In contrast to fear and panic, the anxiety response pattern is a complex blend of unpleasant emotions and cognitions that is both more oriented to the future and much more diffuse than fear (Barlow, 1988 , 2002 ). But like fear, it has not only cognitive/subjective components but also physiological and behavioral components. At the cognitive/subjective level, anxiety involves negative mood, worry about possible future threats or danger, self-preoccupation, and a sense of being unable to predict the future threat or to control it if it occurs. At a physiological level, anxiety often creates a state of tension and chronic overarousal, which may reflect risk assessment and readiness for dealing with danger should it occur (“Something awful may happen, and I had better be ready for it if it does”). Although there is no activation of the fight-or-flight response as there is with fear, anxiety does prepare or prime a person for the fight-or-flight response should the anticipated danger occur. At a behavioral level, anxiety may create a strong tendency to avoid situations where danger might be encountered, but there is not the immediate behavioral urge to flee with anxiety as there is with fear (Barlow, 1988 , 2002 ). Support for the idea that anxiety is descriptively and functionally distinct from fear or panic comes both from complex statistical analyses of subjective reports of panic and anxiety and from a great deal of neurobiological evidence (e.g., Bouton, 2005 ; Bouton et al., 2001 ; Davis, 2006 ; Grillon, 2008 ).
The adaptive value of anxiety may be that it helps us plan and prepare for possible threat. In mild to moderate degrees, anxiety actually enhances learning and performance. For example, a mild amount of anxiety about how you are going to do on your next exam, or in your next tennis match, can actually be helpful. But although anxiety is often adaptive in mild or moderate degrees, it is maladaptive when it becomes chronic and severe, as we see in people diagnosed with anxiety disorders.

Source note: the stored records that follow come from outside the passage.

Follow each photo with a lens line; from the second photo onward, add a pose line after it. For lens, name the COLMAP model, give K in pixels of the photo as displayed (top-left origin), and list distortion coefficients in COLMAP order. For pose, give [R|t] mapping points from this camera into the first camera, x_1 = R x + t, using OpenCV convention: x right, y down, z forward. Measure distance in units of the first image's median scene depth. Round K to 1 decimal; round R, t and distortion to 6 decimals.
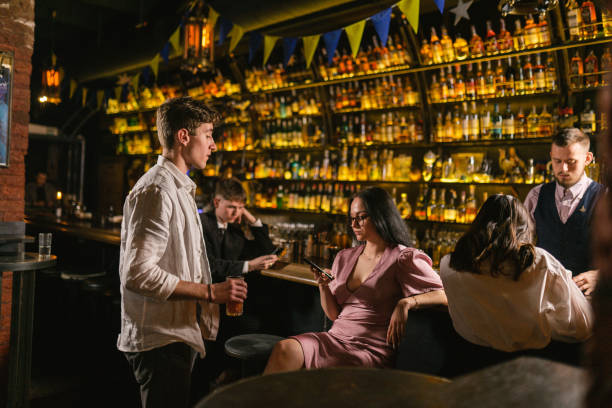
lens RADIAL K [[603.3, 0, 306.0], [0, 603.3, 204.0], [0, 0, 1]] dist [0.009990, 0.003596]
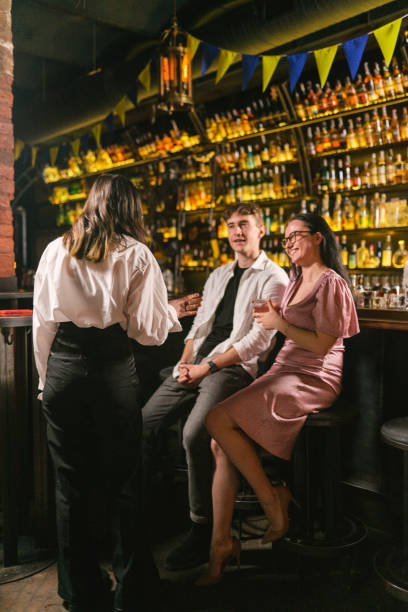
lens RADIAL K [[603.3, 0, 204.0], [0, 603.3, 306.0], [0, 0, 1]] dist [0.009990, 0.003596]
pose [[0.998580, -0.048705, -0.021586, -0.109851], [0.049463, 0.998124, 0.036078, 0.031123], [0.019788, -0.037094, 0.999116, 0.086679]]
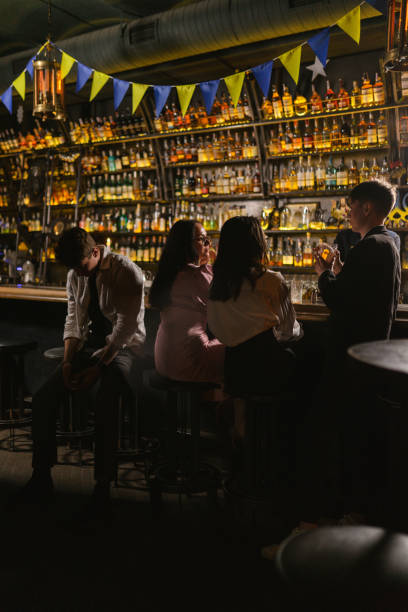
lens RADIAL K [[603.3, 0, 204.0], [0, 603.3, 306.0], [0, 0, 1]] dist [0.009990, 0.003596]
pose [[0.970675, -0.038869, 0.237231, -0.150879], [0.025496, 0.997922, 0.059182, 0.028138], [-0.239039, -0.051398, 0.969649, -0.026570]]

Although there are many threatening situations that provoke fear or anxiety unconditionally, many of our sources of fear and anxiety are learned. Years of human and nonhuman animal experimentation have established that the basic fear and anxiety response patterns are highly conditionable (e.g., Fanselow & Ponnusamy, 2008 ; Lipp, 2006 ). That is, previously neutral and novel stimuli (conditioned stimuli) that are repeatedly paired with, and reliably predict, frightening or unpleasant events such as various kinds of physical or psychological trauma (unconditioned stimulus) can acquire the capacity to elicit fear or anxiety themselves (conditioned response). Such conditioning is a completely normal and adaptive process that allows all of us to learn to anticipate upcoming frightening events if they are reliably preceded by a signal. Yet this normal and adaptive process can also lead in some cases to the development of clinically significant fears and anxieties, as we will see.
For example, a girl named Angela sometimes saw and heard her father physically abuse her mother in the evening. After this happened four or five times, Angela started to become anxious as soon as she heard her father’s car arrive in the driveway at the end of the day. In such situations a wide variety of initially neutral stimuli may accidentally come to serve as cues that something threatening and unpleasant is about to happen—and thereby come to elicit fear or anxiety themselves. Our thoughts and images can also serve as conditioned stimuli capable of eliciting the fear or anxiety response pattern.